In the financial markets, trading volume generally refers to the number of contracts, shares, or lots traded during a specific time period. However, in forex, traders must distinguish between two types of volume:

Real Volume
Real volume data comes from centralized exchanges, such as the NYSE. For example, reading the volume indicator on the NYSE reveals how many shares of a particular company were bought or sold.
Tick Volume
The forex market is decentralized, meaning it does not operate through one centralized exchange. Instead, it functions as a global interbank market. Since real volume is not available, forex brokers provide tick volume, which measures how many times the price changes within a specific period.
While tick volume does not show the exact number of contracts traded, it is still highly valuable because it reflects market activity, and numerous studies have shown a strong correlation between tick volume and real volume.
The standard MT4 volume indicator displays tick volume supplied by your broker. Each bar represents the number of price changes within that candle. Although it does not show true exchange-based volume, it remains a powerful tool for assessing trader participation, price strength, and potential reversals.
Both volume types offer meaningful insights:
Tick Volume:
Shows how active the market is. More price movements = more trader participation.
Real Volume:
Shows the exact number of contracts or shares traded. More precise but unavailable in spot forex.
In practice, both reflect trader interest and market activity. Many professional traders successfully use tick volume to understand supply and demand dynamics in forex.
The HawkEye Volume Indicator automatically analyzes price movement to identify bullish and bearish pressure:
Green Bar:
The price opened near the lows and closed near the highs → bullish momentum.
Red Bar:
The price opened near the highs and closed near the lows → bearish momentum.
However, beginners should note that the volume indicator does not provide direct BUY or SELL signals. Instead, it highlights market strength, making it ideal for confirming trends, identifying exhaustion, or spotting accumulation and distribution zones.
In the chart example:
Arrow 1 shows a steady decline in price.
Arrow 2 shows volume increasing above the moving average line, indicating strong selling activity.

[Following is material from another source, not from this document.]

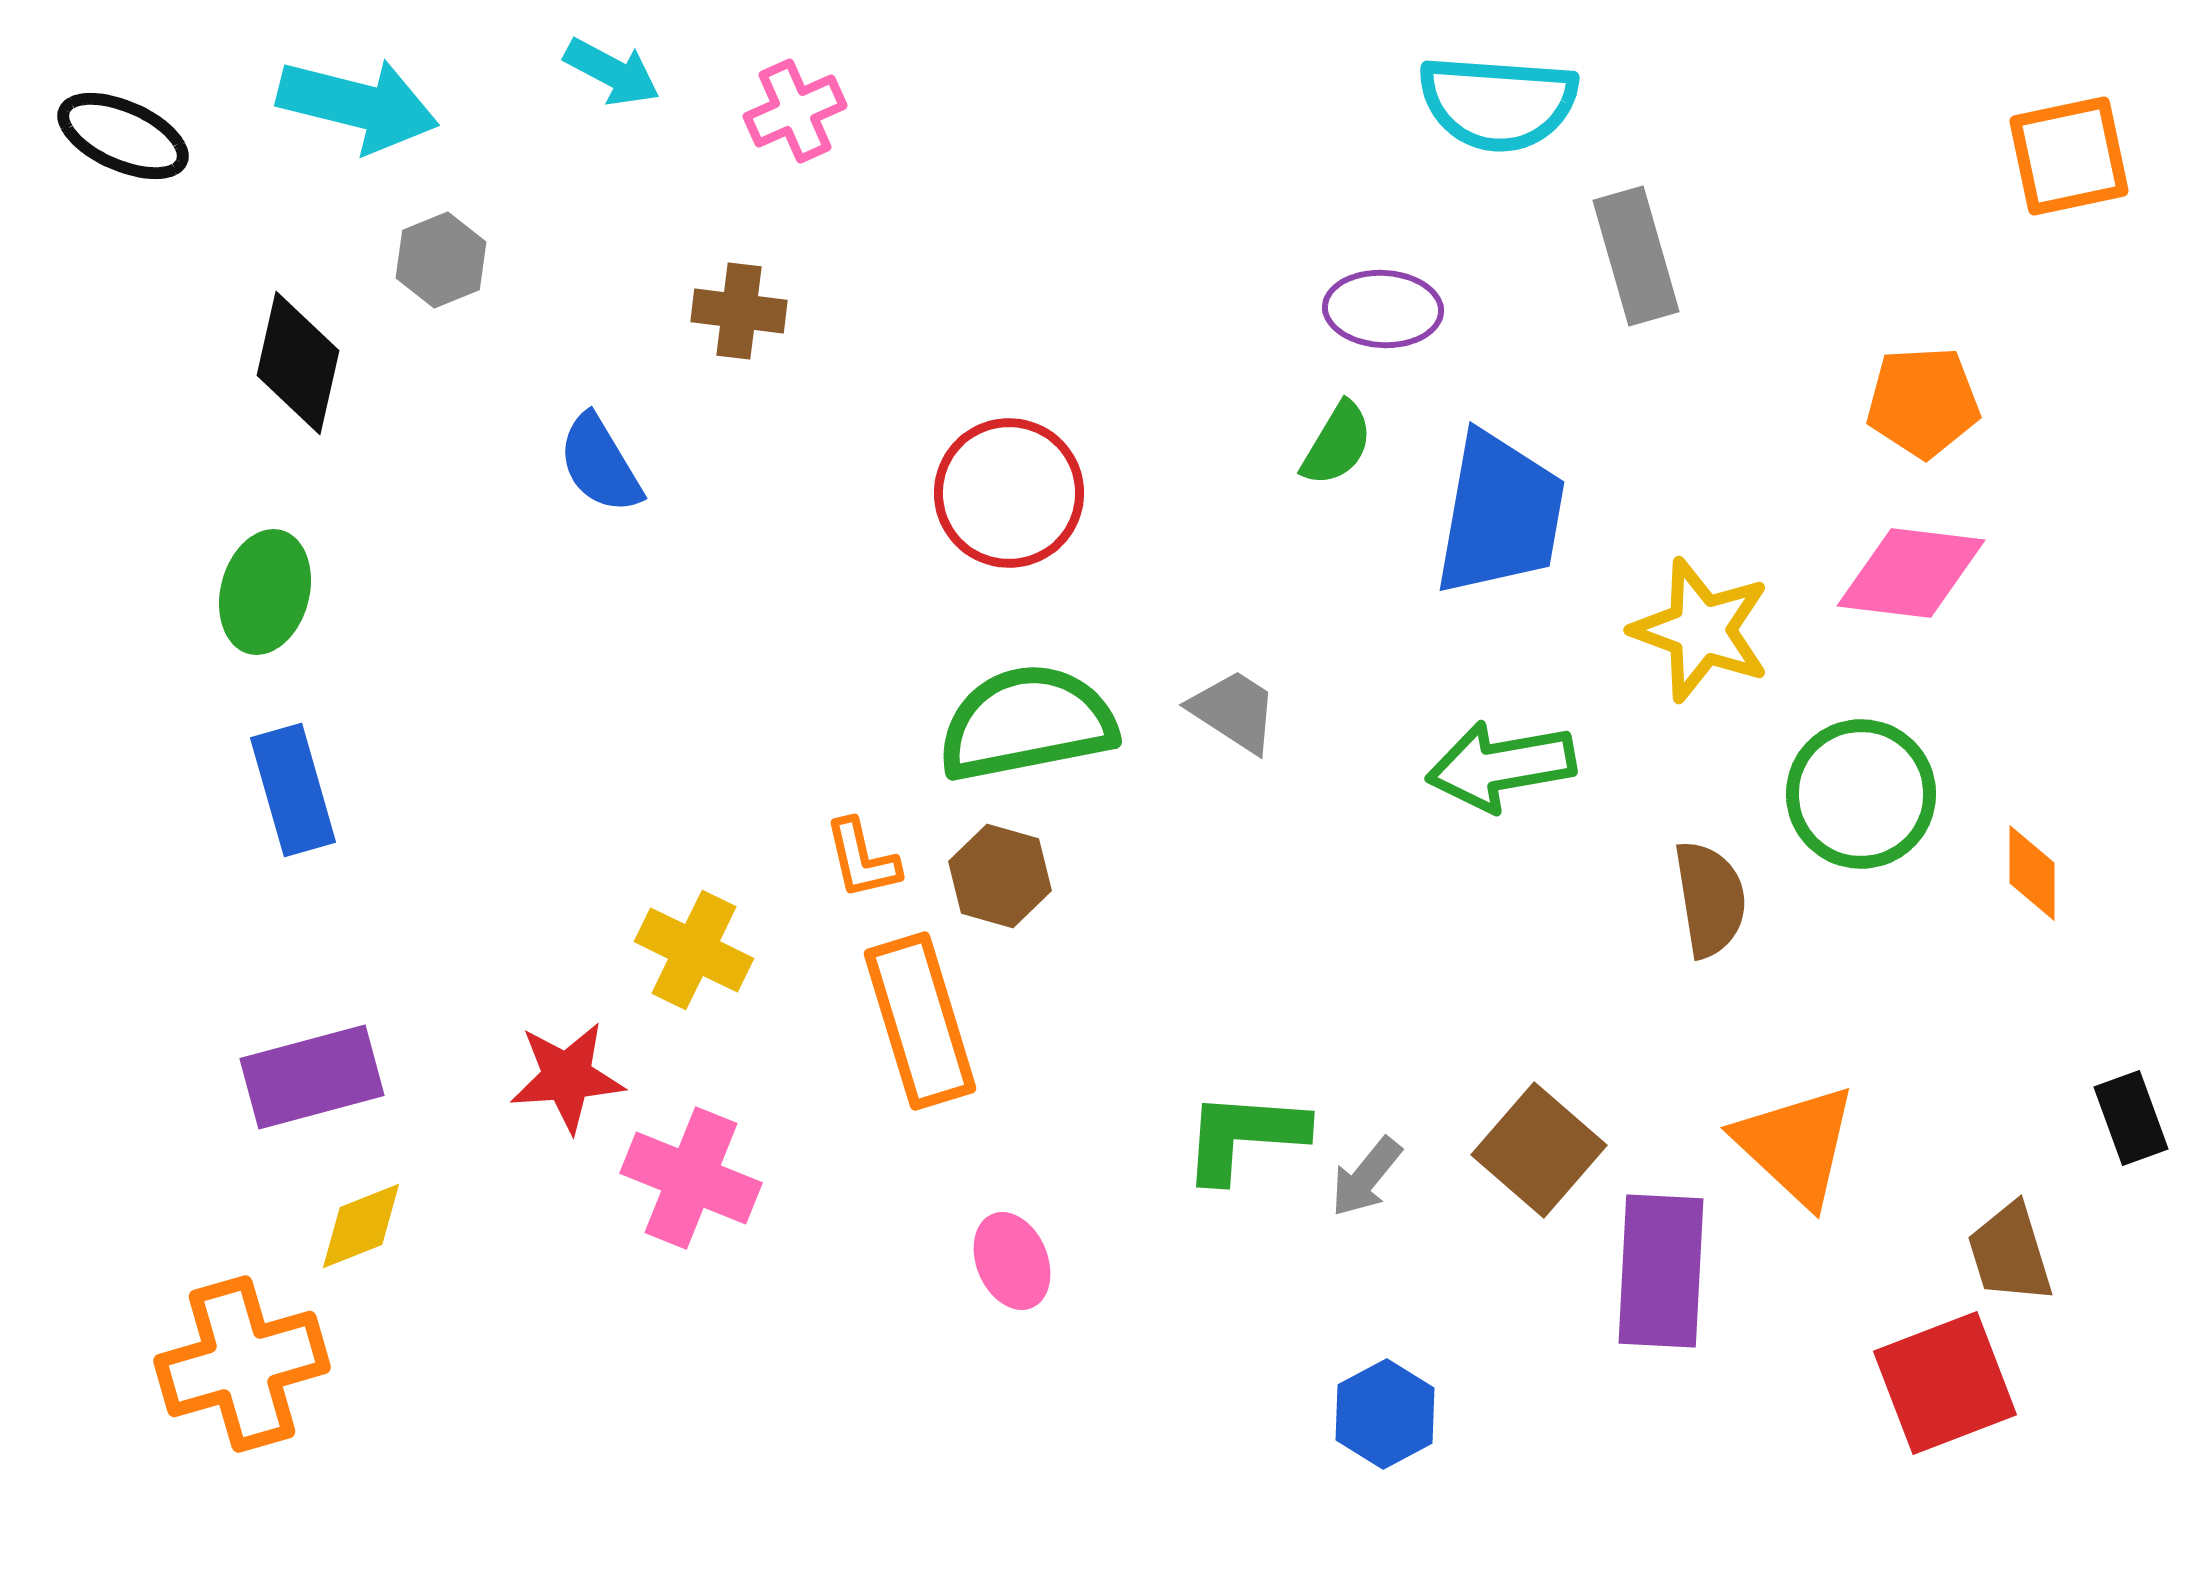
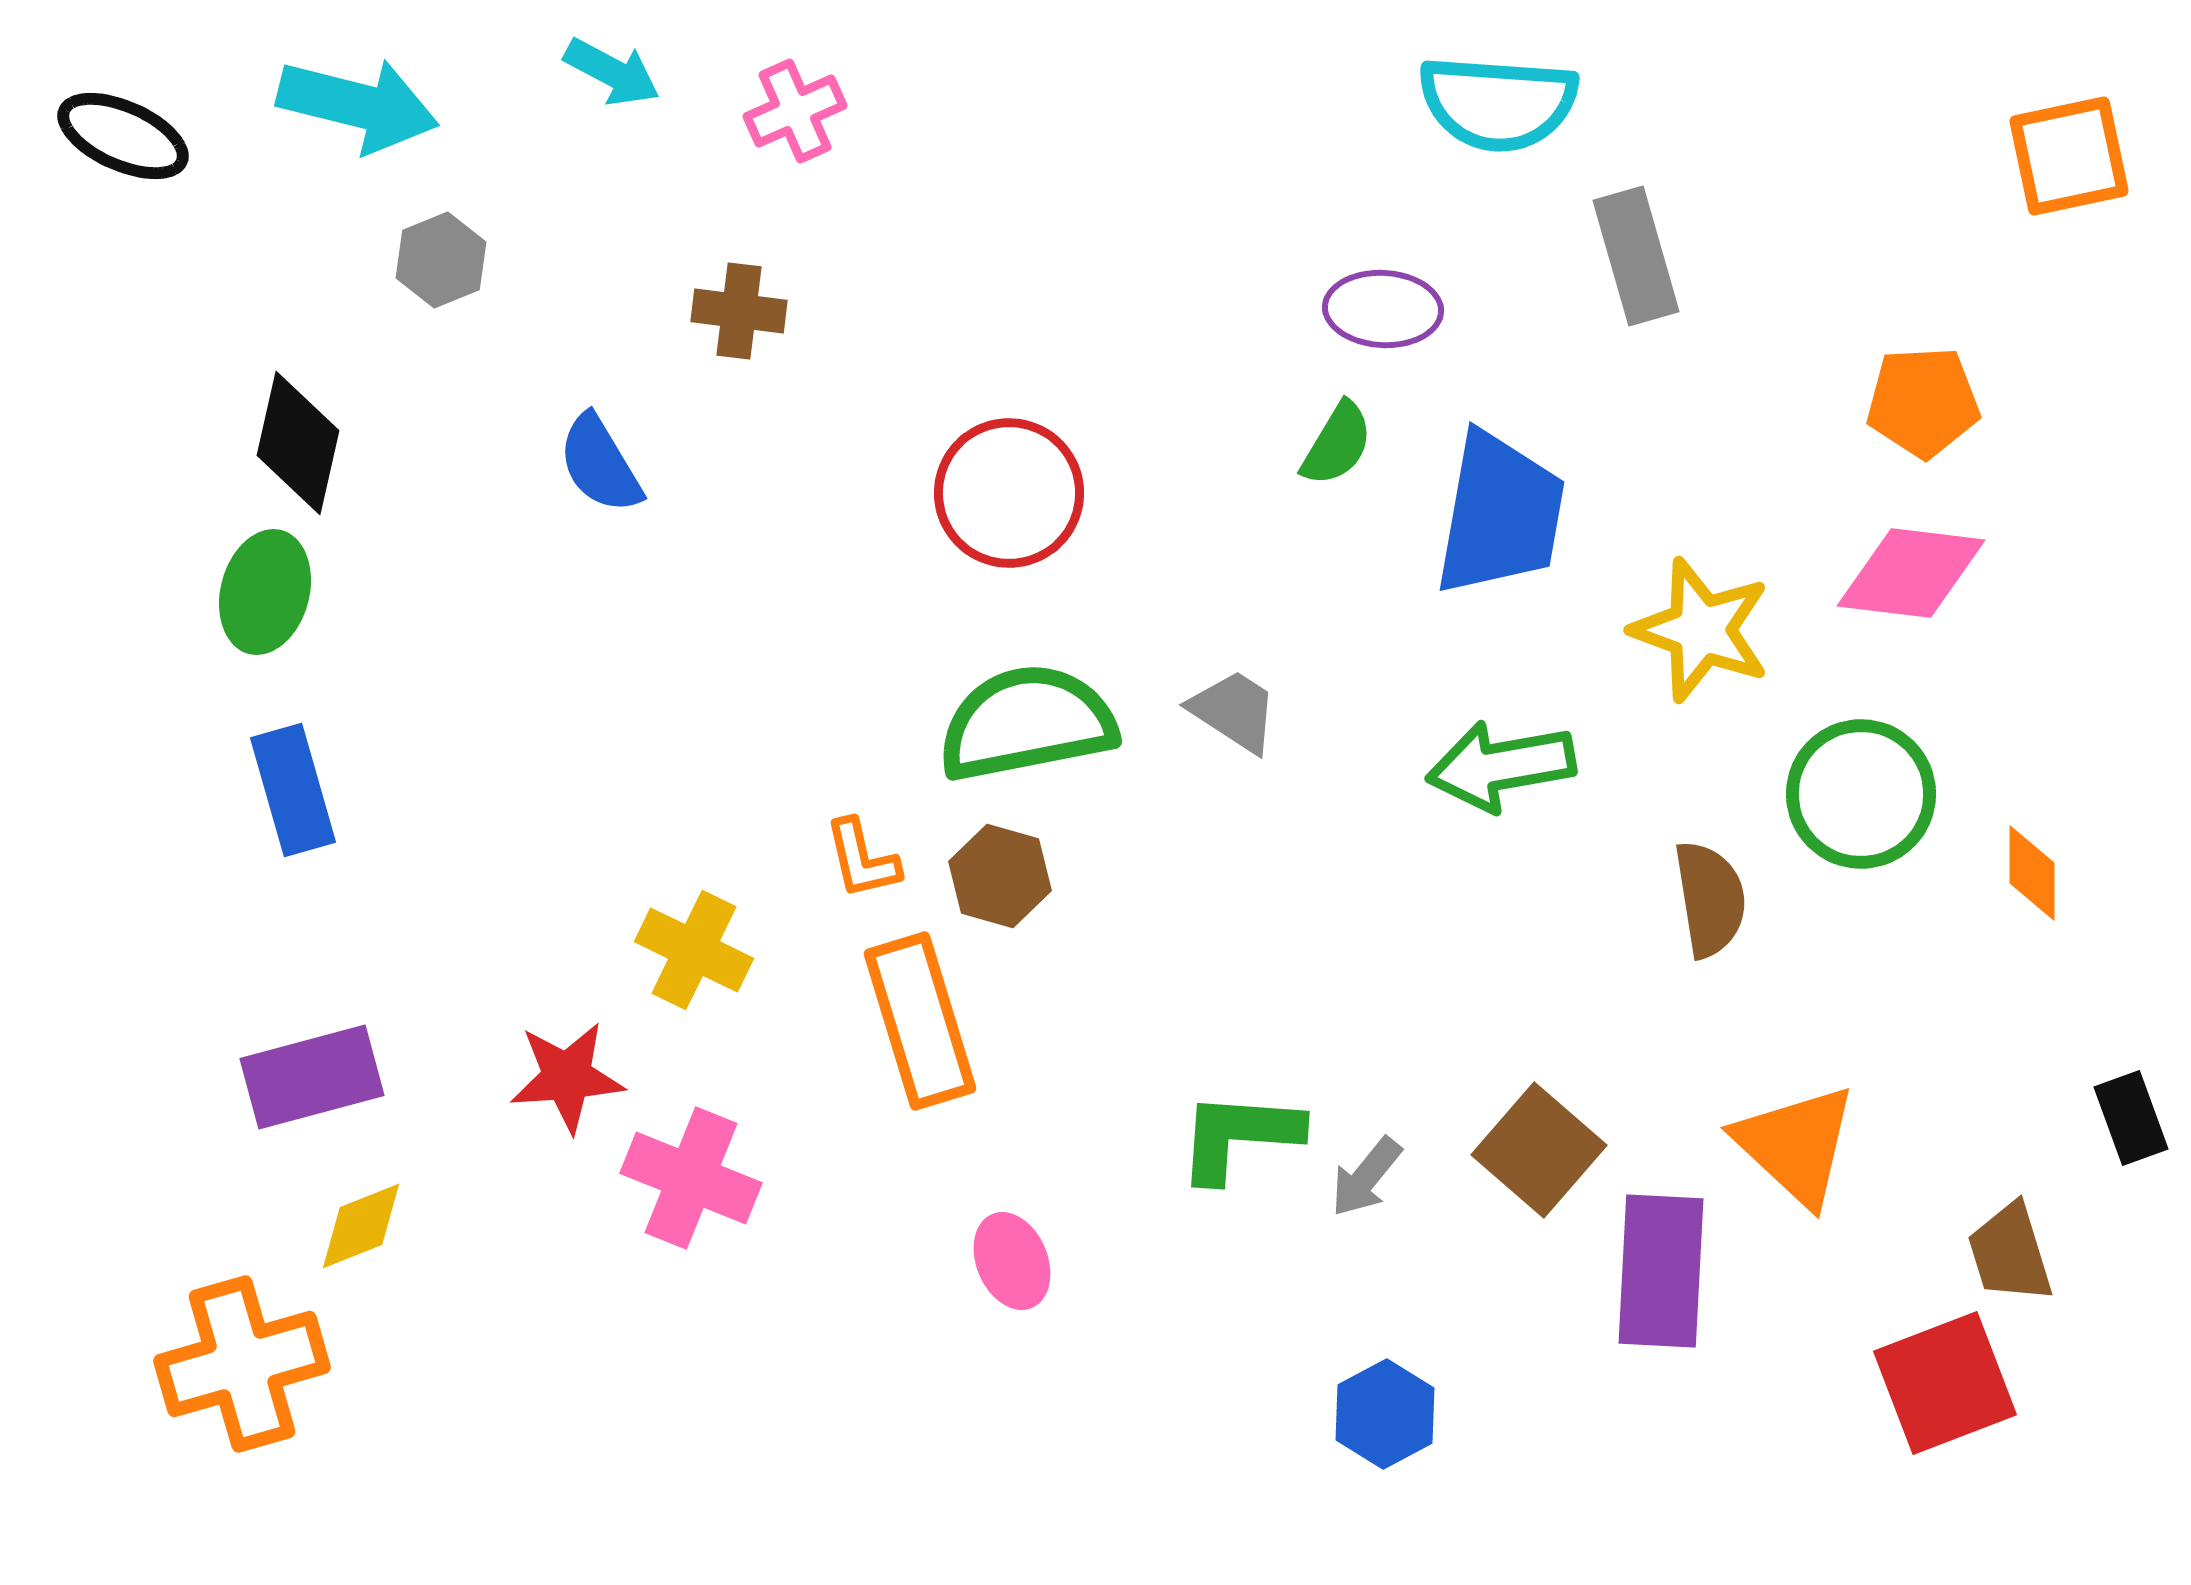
black diamond at (298, 363): moved 80 px down
green L-shape at (1244, 1136): moved 5 px left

This confirms bearish pressure, supporting the formation of the resistance zone (marked in red).
Later, when the price retested this zone, the downward trend resumed.
This example shows how volume analysis validates support/resistance zones and reveals trader behavior behind price movements.
Works on forex, crypto, stocks, and commodities
Does not repaint
Can be paired with oscillators, trend indicators, or S/R analysis
Useful for swing traders and long-term investors
Helps identify real supply/demand shifts
Volume analysis requires practice and experience
The indicator does not include alert notifications
Does not provide direct BUY/SELL entries—only context
The HawkEye Volume Indicator for MT4 is ideal for traders who want to incorporate volume analysis into their strategy. Understanding volume helps you read market sentiment, identify strong trends, and trade in harmony with the dominant market force. Traders aiming for long-term success should invest time in learning volume-based techniques.
Before trading with real money, always practice using the HawkEye Volume Indicator on a demo account to build confidence and accuracy.